__Instrução A__
Responda às seguintes perguntas sobre a carta para Noah:
(i) Quanto tempo esteve Noah desaparecido?
(ii) Onde montou a GNR um quartel general?
(iii) Quem encontrou Noah?
__Instrução B__
Extraia, sem qualquer alteração, as linhas dos registos de ficheiros CAD desde o início desses registos até à linha que contém "shell(context, id +", ambas incluídas.

20.6.21

Carta para Noah

 


«Escrevo-te esta carta para quando souberes ler. Não é provável que a venhas a encontrar. Mas imagina que um dia resolves pesquisar o ano de 2021, este mês de junho, e deparas com um episódio da tua vida. E opiniões, muitas opiniões. Entre elas estará a minha.

A minha profissão é ver crescer crianças como tu. E responder a perguntas. Está bem ou mal? Magro ou gordo? Alto ou baixo? Devia falar mais? Que lhe dou para comer? Dorme suficientemente? Porque se porta assim? Pode fazer isto? E aquilo?

Pois tu, caso não te lembres já, ou não te tenham voltado a falar disso, esta semana acordaste muito cedo, levantaste-te, e saíste pela porta da rua entreaberta. Dizem que foste atrás do teu pai. E desapareceste. Estiveste desaparecido um dia e meio.

A GNR montou um quartel general na praça da aldeia onde vives. Vieram pessoas participar nas buscas. Não se cansaram. Fizeram-no sob a coordenação de uma equipa profissional. Milhares de pessoas pensaram em ti com afeto, preocupação e esperança. Até que um casal te encontrou. E voltaste à tua família e ao teu cão.

Tenho duas fotografias tuas. Uma foi a que os teus pais publicaram para que te procurássemos. A outra é a que mostra um momento pouco após o teu achamento. Tu és um menino esperto e aventureiro. Vê-se bem. Também se vê que o teu pai gosta de ti e que os soldados da GNR desta vez estão satisfeitos, porque fizeram o seu trabalho.

__Material fornecido__
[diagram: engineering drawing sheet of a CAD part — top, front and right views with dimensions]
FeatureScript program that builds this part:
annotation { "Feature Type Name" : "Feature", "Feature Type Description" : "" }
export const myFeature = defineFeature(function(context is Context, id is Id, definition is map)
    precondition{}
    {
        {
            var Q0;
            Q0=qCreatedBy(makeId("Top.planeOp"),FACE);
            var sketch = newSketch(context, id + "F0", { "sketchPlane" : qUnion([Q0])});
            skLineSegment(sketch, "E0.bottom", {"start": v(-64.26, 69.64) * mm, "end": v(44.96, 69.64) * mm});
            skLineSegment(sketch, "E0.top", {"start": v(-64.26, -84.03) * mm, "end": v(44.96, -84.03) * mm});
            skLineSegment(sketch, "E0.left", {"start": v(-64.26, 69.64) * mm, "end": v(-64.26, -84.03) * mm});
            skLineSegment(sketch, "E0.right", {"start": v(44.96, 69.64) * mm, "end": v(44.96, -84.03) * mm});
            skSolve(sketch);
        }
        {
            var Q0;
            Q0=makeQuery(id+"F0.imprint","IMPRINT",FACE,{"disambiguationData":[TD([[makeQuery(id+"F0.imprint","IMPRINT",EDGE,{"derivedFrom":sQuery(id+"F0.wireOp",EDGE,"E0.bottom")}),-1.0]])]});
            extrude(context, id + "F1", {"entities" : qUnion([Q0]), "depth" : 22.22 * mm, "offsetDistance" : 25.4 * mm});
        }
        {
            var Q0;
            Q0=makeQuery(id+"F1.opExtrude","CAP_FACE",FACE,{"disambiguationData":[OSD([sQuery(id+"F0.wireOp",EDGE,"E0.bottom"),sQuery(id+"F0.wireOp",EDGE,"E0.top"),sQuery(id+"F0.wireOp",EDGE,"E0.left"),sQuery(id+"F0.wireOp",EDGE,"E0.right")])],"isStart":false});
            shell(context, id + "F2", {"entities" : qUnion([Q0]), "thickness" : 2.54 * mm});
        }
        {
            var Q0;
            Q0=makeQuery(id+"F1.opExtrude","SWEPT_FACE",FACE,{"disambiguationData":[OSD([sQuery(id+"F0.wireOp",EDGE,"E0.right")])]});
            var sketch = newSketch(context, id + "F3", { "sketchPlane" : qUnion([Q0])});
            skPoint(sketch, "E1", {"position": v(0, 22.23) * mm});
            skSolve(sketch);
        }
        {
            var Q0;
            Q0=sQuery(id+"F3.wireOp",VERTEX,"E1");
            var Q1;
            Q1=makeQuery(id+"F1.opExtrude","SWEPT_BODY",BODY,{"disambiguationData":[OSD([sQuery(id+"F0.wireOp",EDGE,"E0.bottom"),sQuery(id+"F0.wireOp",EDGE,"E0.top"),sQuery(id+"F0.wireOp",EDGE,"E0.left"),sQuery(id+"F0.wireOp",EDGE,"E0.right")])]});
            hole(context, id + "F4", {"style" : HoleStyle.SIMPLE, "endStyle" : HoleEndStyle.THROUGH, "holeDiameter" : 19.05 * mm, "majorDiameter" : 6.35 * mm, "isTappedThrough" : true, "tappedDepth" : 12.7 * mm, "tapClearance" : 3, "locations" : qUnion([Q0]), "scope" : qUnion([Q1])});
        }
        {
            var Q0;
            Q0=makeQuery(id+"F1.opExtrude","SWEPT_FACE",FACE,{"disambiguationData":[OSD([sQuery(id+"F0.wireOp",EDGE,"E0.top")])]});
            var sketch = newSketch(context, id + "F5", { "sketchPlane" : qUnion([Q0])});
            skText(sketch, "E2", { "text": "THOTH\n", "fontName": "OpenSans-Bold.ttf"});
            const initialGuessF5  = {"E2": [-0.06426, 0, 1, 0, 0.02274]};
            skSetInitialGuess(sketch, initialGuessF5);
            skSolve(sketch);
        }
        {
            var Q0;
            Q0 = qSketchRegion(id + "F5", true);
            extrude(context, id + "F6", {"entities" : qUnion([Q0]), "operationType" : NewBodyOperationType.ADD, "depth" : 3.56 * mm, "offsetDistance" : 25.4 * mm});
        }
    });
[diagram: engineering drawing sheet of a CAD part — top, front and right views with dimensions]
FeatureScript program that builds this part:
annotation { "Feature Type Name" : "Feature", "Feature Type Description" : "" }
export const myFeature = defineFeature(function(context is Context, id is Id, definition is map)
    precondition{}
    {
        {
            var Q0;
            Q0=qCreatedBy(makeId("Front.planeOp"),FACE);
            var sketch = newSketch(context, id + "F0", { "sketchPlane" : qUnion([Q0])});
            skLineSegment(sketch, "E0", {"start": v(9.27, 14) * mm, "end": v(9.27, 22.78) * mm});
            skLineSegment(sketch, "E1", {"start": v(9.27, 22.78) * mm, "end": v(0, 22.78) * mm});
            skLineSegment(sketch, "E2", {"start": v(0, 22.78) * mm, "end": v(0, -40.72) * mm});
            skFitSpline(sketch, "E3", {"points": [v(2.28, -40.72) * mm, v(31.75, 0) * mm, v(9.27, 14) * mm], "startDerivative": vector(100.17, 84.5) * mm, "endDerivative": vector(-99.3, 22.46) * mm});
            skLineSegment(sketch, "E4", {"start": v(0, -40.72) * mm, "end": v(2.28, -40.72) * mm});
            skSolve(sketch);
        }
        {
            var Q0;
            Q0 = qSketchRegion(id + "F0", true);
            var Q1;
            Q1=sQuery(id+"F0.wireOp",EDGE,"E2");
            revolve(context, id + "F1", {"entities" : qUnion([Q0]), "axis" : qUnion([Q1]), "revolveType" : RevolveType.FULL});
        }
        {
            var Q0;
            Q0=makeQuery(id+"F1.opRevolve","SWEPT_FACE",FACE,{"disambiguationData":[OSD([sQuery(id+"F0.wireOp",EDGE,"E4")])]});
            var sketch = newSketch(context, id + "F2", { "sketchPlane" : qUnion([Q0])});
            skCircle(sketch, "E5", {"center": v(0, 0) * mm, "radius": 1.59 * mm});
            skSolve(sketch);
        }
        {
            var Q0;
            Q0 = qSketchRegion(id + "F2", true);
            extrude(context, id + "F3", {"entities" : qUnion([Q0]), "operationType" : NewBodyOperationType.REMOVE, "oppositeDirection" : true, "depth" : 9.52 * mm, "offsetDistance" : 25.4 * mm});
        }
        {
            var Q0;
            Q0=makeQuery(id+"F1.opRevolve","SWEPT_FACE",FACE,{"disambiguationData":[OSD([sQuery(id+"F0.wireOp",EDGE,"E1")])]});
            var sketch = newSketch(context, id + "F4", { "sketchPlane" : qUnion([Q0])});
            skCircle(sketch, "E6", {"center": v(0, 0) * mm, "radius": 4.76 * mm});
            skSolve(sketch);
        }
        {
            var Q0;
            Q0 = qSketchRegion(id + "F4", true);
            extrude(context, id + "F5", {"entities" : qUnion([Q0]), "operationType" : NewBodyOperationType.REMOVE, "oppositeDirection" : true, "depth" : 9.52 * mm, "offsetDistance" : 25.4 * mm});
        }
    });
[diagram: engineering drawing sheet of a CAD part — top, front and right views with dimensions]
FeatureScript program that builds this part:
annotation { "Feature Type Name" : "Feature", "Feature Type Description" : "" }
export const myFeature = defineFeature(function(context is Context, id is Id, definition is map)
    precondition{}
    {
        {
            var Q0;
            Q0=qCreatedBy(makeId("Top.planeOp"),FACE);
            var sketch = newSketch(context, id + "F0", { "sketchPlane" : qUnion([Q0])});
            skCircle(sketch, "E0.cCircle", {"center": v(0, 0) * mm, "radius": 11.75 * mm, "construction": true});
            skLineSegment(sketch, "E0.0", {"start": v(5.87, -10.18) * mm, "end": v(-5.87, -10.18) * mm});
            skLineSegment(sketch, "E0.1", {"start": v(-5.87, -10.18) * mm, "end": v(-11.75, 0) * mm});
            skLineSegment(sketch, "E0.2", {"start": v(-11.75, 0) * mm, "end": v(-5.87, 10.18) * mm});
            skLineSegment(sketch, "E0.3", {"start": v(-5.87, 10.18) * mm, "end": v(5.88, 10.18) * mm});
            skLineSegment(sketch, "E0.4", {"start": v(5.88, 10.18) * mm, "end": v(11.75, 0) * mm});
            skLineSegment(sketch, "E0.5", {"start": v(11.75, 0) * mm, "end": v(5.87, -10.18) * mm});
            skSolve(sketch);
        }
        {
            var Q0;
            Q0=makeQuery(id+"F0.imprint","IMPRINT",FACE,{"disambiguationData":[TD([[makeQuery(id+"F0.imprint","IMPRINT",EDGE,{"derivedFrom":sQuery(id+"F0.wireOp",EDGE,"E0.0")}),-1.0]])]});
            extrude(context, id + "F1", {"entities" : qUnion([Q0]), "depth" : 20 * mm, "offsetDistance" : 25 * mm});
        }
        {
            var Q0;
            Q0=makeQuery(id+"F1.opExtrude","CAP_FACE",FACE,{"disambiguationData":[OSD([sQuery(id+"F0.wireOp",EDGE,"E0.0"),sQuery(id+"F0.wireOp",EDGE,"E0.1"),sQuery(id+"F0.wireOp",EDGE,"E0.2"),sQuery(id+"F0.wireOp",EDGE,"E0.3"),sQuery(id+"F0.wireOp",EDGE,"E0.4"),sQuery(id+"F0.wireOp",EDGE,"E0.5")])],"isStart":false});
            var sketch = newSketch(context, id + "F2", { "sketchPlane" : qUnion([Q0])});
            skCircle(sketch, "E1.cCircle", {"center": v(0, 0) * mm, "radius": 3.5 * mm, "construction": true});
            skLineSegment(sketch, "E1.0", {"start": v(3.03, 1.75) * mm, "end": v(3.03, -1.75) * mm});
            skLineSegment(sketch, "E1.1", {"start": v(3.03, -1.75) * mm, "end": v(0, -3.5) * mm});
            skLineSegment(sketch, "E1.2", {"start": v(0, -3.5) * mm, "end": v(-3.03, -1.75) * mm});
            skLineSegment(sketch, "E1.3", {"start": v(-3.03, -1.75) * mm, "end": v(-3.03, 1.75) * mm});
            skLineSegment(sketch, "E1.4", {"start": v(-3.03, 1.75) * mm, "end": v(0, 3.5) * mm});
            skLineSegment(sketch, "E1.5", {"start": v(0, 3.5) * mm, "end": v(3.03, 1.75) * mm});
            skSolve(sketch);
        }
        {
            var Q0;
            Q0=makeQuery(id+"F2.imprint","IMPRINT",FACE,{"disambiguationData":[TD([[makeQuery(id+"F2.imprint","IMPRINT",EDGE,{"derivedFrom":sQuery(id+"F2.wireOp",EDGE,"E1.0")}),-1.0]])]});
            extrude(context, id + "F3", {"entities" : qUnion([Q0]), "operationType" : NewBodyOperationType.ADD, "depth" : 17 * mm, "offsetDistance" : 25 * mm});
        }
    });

__Resultado A__
(i) Um dia e meio.
(ii) Na praça da aldeia onde Noah vive.
(iii) Um casal.

__Resultado B__
[diagram: engineering drawing sheet of a CAD part — top, front and right views with dimensions]
FeatureScript program that builds this part:
annotation { "Feature Type Name" : "Feature", "Feature Type Description" : "" }
export const myFeature = defineFeature(function(context is Context, id is Id, definition is map)
    precondition{}
    {
        {
            var Q0;
            Q0=qCreatedBy(makeId("Top.planeOp"),FACE);
            var sketch = newSketch(context, id + "F0", { "sketchPlane" : qUnion([Q0])});
            skLineSegment(sketch, "E0.bottom", {"start": v(-64.26, 69.64) * mm, "end": v(44.96, 69.64) * mm});
            skLineSegment(sketch, "E0.top", {"start": v(-64.26, -84.03) * mm, "end": v(44.96, -84.03) * mm});
            skLineSegment(sketch, "E0.left", {"start": v(-64.26, 69.64) * mm, "end": v(-64.26, -84.03) * mm});
            skLineSegment(sketch, "E0.right", {"start": v(44.96, 69.64) * mm, "end": v(44.96, -84.03) * mm});
            skSolve(sketch);
        }
        {
            var Q0;
            Q0=makeQuery(id+"F0.imprint","IMPRINT",FACE,{"disambiguationData":[TD([[makeQuery(id+"F0.imprint","IMPRINT",EDGE,{"derivedFrom":sQuery(id+"F0.wireOp",EDGE,"E0.bottom")}),-1.0]])]});
            extrude(context, id + "F1", {"entities" : qUnion([Q0]), "depth" : 22.22 * mm, "offsetDistance" : 25.4 * mm});
        }
        {
            var Q0;
            Q0=makeQuery(id+"F1.opExtrude","CAP_FACE",FACE,{"disambiguationData":[OSD([sQuery(id+"F0.wireOp",EDGE,"E0.bottom"),sQuery(id+"F0.wireOp",EDGE,"E0.top"),sQuery(id+"F0.wireOp",EDGE,"E0.left"),sQuery(id+"F0.wireOp",EDGE,"E0.right")])],"isStart":false});
            shell(context, id + "F2", {"entities" : qUnion([Q0]), "thickness" : 2.54 * mm});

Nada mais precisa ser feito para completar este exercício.